Does one model hallucinate more? Off-target rows by model

Per-model off-target finding volume split by verdict (row-level, so repeated reports of the same site count each time). A lower % real means more of that model's noise is hallucination — the cost a human pays per report.
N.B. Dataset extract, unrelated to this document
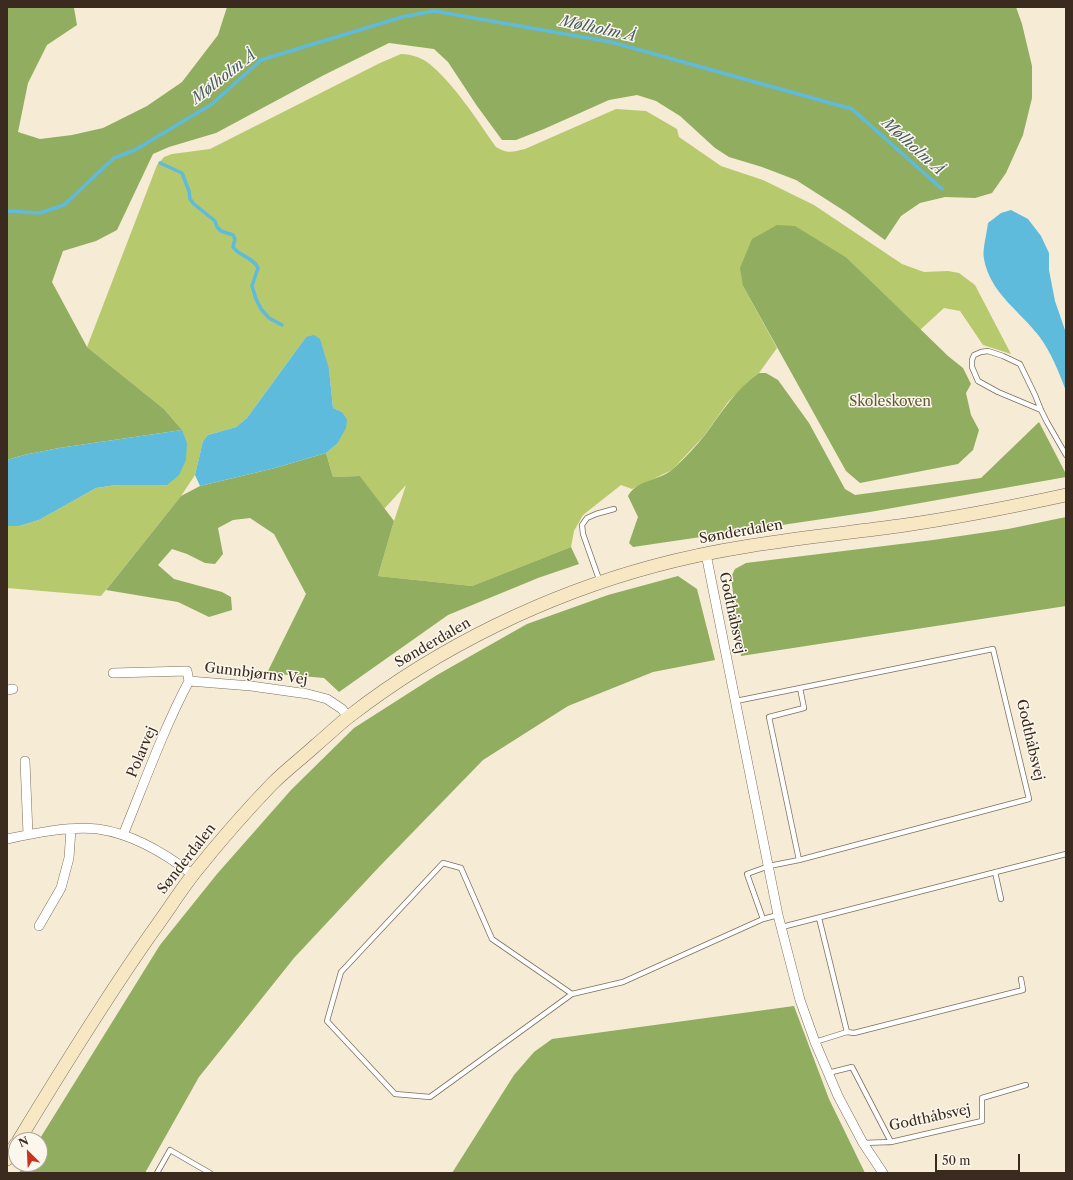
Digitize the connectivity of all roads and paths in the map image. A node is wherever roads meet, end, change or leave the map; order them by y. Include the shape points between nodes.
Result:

model	off-target rows	real	false positive	undetermined	% real	mix
gemma4-26b-a4b-qat	18	2	13	3	11%
gemma4-31b-qat	27	16	11	0	59%

Method & caveats

Models: gemma4-31b-qat (dense, 10.20.30.1) and gemma4-26b-a4b-qat (MoE, 10.20.30.2), self-hosted llama-server, free, QAT-4bit weights.
15 target files over 9 cases (nomad 2, craft 5, ghost 2, rest 1); a case is a hit if any file localizes. 90 runs/model = 15 files × 3 arms × 2 trials.
Temperature 0.5 so repeats explore different reasoning paths; llama-server seed=-1 randomizes per request. A timeout/infra_error reads as no-data, never a miss.
Detection is localization-only (free). Hard-case hits still need the truth judge to confirm SAME-bug; this report is the cheap first pass.
Off-target findings are FP-judged once per distinct site by the code-grounded Opus judge (fpjudge_gemma_promptlab.py), which reads the pre-patch source and never the advisory; verdicts persist on judge_fp_verdict so the report is reproducible from the DB. On-target CVE hits are not judged.

Generated from nelson-gemma-promptlab.db · 2 models · 9 cases × 3 arms × 2 trials.